Wolfe is kind enough to beckon Barry out with a “Let me show you something.” As Misty writes, she once again recreates the arson in her head. Only this time, she expands the setting out, visualizing how the arsonists might have gotten to where the fires had been started, through the cars and such that have been there since their owners died. Also how long it would’ve taken them to prepare everything beforehand. An hour or so at the very least, and that would be if whoever’s bidding they’d done it at (they don’t know who’s alive there either) decided what to do as soon as they were confident that Harlem’s Hero was dead.
When she’s done with most of it, she looks up at Meyer, and says, “He’ll want to know if everyone’s accounted for.”
“Jake’s in the hospital,” she responds. “Beaten to a pulp, from what I heard, but he’ll live. As for Alice…” She shakes her head. “I don’t think we’ll ever have it confirmed, but…”
Misty’s resigned herself over the latter already; it’s actually a relief to hear the former’s alive, though it’s not just anyone who can just beat him up like that. Though she is a bit annoyed when Barry chooses that moment to peer back in, with a, “You were lucky. Out in Brooklyn one of the precincts had only five people still alive.”
“If you’re asking if we can spare anyone, I’m afraid the answer will be no,” she says, and as if to punctuate her point, two phones ring at once from two different offices. Barely have those calls been answered when a third starts going off. Ten seconds of listening to the responses and Misty’s pretty sure they’re reporting three different incidents, at least one a shooting. “Try Chinatown,” she offers. “Their current vigilante is still alive.”
As she stands up, she lightly places the fingers of the bionic arm on the highest point of her desk so she can lean into them and take weight off the rest of her limbs without making it obvious. It’s a trick she learned after the promotion, to help conceal exhaustion.
Her printer’s been broken for days; she’s had to send it to another one. When they hear that one start working, Wolfe calls, “Over here, Mr. Barry.”
When he’s gone again, Meyer leans over and murmurs, “Any idea what you’re going to do with everyone? Keep in mind most of us haven’t slept much.”
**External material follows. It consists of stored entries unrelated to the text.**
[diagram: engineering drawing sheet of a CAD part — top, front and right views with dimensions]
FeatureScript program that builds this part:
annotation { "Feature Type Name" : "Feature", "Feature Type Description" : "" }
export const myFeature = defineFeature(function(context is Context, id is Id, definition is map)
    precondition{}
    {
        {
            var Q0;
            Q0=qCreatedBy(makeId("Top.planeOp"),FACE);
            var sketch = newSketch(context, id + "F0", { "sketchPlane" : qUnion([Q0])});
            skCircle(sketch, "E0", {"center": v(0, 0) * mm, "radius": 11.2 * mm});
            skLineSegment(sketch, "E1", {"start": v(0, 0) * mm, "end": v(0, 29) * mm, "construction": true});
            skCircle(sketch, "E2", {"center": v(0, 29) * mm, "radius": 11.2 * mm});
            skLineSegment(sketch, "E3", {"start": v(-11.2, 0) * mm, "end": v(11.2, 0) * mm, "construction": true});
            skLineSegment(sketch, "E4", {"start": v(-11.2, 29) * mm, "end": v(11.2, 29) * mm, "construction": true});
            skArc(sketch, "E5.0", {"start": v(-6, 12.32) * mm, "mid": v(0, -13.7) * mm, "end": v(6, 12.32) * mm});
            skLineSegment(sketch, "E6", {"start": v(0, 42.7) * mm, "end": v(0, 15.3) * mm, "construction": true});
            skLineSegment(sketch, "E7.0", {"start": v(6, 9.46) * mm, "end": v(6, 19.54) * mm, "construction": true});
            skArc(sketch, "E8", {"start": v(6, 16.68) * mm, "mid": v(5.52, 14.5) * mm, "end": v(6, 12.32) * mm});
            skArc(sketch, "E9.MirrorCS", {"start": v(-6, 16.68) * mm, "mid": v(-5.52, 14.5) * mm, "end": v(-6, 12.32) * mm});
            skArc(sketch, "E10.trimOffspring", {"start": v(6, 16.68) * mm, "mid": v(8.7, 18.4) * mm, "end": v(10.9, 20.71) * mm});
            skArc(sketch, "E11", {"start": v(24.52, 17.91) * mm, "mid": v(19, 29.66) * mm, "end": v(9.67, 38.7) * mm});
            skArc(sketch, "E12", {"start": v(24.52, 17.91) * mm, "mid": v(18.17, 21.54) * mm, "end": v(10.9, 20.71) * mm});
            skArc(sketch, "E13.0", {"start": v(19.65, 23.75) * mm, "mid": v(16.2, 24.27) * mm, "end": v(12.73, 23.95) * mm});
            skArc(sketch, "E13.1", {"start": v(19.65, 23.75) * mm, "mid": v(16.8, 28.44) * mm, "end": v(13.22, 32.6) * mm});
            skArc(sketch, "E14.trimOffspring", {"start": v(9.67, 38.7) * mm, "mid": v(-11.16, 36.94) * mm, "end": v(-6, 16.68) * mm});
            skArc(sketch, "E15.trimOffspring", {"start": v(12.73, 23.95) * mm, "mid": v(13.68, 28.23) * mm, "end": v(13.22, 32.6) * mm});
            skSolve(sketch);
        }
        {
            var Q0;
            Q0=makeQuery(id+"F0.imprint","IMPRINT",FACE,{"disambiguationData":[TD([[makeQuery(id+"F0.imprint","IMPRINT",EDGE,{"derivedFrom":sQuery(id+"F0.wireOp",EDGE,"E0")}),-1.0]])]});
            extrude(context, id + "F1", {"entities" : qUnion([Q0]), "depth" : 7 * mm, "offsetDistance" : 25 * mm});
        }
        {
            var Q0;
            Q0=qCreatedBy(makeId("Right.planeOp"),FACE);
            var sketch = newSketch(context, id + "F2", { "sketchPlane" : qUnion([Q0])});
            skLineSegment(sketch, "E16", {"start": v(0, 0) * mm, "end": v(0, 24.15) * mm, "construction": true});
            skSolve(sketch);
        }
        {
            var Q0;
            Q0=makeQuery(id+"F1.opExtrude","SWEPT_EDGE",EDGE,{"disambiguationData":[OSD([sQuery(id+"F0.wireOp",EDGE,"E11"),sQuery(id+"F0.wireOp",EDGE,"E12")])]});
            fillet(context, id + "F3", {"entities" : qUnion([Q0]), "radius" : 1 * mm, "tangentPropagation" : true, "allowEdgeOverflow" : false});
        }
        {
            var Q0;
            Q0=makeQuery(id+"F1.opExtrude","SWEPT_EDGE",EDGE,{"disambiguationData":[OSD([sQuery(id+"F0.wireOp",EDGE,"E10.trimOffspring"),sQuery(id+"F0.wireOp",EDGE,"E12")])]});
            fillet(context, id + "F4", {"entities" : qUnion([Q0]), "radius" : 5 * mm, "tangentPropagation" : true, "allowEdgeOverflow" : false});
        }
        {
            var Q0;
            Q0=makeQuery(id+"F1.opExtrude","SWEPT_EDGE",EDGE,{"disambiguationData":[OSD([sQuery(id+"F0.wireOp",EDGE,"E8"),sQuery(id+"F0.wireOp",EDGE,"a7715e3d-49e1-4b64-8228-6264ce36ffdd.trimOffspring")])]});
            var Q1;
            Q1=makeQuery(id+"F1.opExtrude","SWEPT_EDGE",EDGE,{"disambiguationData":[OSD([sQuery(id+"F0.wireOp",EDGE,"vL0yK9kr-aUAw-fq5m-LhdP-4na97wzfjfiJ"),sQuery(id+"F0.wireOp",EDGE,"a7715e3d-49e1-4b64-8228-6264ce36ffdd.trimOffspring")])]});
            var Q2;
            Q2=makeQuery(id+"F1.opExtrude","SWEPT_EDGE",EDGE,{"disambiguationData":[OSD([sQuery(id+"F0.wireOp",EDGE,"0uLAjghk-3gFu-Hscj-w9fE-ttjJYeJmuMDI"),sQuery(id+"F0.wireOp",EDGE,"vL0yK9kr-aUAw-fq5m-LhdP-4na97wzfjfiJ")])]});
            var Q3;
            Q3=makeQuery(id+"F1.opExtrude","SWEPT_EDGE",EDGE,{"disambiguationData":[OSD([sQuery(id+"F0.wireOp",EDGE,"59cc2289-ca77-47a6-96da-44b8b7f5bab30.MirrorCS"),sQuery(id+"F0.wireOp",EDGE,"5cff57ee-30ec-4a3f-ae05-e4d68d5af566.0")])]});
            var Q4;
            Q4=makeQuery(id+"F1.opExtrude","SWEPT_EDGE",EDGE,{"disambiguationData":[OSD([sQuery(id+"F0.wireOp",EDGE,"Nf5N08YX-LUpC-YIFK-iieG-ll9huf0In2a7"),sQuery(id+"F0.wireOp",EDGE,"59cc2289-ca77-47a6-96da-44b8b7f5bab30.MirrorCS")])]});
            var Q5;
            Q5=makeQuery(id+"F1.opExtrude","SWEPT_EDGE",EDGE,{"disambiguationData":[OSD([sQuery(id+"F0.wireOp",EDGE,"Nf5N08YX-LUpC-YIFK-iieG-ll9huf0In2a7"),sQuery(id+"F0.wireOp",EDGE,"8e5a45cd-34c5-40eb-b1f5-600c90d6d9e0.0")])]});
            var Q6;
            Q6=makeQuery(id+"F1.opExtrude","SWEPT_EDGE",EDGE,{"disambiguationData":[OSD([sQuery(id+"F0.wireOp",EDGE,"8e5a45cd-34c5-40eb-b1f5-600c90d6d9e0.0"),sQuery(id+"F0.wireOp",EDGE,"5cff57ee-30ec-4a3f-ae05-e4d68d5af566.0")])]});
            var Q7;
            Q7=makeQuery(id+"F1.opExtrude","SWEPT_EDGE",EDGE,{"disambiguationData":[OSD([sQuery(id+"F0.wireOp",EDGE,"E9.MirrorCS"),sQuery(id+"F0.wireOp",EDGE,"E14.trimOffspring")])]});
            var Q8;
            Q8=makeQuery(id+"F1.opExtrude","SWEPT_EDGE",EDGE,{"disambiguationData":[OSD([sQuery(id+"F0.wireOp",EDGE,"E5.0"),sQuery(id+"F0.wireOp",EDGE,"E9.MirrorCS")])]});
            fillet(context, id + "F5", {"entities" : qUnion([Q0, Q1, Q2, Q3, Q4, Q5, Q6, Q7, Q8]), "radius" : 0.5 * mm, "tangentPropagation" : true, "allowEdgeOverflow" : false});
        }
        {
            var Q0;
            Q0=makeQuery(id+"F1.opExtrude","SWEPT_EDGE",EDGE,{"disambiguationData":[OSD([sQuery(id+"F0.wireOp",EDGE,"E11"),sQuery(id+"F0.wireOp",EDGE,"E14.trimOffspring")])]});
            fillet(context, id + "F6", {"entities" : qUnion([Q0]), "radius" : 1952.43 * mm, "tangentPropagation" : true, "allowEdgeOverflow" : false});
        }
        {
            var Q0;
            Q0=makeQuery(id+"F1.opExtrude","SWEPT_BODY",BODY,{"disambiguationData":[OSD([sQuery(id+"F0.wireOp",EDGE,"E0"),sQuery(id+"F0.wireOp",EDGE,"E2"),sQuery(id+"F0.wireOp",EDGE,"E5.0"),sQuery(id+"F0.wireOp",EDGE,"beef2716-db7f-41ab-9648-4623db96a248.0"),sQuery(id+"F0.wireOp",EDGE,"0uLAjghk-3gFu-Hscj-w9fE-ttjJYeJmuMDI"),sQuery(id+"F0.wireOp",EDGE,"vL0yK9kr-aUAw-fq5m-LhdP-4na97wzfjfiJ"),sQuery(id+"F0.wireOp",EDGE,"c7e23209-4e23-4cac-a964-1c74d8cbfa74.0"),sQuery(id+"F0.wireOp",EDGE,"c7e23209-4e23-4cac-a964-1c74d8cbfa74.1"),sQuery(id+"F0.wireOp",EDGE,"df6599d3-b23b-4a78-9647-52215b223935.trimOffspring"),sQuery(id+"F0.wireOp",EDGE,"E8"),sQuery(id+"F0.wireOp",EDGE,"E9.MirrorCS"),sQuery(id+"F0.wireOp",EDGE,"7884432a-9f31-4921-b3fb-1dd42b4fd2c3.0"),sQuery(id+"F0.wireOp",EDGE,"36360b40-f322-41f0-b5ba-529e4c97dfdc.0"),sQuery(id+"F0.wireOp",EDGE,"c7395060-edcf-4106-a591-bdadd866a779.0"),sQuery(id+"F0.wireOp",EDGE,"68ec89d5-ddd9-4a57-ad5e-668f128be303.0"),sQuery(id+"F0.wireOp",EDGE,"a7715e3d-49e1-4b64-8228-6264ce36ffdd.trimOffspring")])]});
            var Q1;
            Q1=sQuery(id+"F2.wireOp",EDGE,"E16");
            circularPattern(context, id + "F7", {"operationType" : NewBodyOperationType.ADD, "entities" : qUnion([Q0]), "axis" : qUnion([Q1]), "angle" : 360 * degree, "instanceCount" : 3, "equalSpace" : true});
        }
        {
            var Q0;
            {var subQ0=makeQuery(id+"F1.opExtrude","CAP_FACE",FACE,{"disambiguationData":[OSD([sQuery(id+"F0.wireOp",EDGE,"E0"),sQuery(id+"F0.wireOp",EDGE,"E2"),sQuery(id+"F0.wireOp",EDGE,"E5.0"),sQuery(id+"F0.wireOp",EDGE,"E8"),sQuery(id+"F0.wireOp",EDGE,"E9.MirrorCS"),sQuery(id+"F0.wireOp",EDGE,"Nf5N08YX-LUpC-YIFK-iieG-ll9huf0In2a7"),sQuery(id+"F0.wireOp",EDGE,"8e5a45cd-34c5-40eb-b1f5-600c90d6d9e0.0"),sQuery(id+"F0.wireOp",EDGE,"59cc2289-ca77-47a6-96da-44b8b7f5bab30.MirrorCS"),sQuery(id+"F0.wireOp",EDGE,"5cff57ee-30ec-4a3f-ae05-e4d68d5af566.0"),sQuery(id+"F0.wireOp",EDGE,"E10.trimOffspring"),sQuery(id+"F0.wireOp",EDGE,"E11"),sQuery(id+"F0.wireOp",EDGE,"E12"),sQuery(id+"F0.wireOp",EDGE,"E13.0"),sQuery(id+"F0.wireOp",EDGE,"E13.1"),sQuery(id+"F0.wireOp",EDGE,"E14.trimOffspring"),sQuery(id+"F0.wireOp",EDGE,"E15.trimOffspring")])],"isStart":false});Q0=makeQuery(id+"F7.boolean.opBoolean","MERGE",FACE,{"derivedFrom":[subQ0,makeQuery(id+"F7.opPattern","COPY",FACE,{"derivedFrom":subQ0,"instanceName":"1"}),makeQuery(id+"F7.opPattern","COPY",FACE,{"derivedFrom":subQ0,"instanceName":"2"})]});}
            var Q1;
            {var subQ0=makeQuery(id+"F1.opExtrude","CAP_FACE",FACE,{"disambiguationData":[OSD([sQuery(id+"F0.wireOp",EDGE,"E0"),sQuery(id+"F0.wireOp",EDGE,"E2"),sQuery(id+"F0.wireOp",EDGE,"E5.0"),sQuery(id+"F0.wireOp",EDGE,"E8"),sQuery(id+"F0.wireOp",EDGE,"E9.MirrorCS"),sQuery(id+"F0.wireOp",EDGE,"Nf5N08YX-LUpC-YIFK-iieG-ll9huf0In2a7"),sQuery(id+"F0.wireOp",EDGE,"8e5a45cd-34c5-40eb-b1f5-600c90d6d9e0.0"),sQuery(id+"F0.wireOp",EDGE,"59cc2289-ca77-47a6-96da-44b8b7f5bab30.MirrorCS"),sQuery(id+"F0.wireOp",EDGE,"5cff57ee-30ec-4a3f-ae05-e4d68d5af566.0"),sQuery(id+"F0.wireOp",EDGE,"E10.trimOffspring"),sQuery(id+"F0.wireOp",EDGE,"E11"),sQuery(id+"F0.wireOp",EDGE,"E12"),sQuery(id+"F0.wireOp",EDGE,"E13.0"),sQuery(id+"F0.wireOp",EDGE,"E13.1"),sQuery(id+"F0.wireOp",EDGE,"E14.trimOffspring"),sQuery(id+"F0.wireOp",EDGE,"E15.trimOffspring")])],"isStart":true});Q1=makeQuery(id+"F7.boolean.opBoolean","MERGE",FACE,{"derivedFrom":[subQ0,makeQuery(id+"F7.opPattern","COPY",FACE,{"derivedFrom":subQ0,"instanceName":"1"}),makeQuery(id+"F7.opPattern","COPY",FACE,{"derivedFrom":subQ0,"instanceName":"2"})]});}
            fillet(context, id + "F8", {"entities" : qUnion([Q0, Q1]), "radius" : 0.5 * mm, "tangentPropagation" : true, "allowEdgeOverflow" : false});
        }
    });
Misty’s trying to, though it’s not easy when she hasn’t either. “I know where I’m going to do with Herrera; that’s a start.” If things get really desperate, she supposes she can quietly ask Colleen to come back up, but even she’s only one person with one fist once again, now, and with her own neighborhood to worry about.
She looks up at the map of Harlem she keeps pinned within her easy eyesight. When she looks at it, she can still see options, solutions for the questions immediately at hand. But mostly, she’s seeing blood.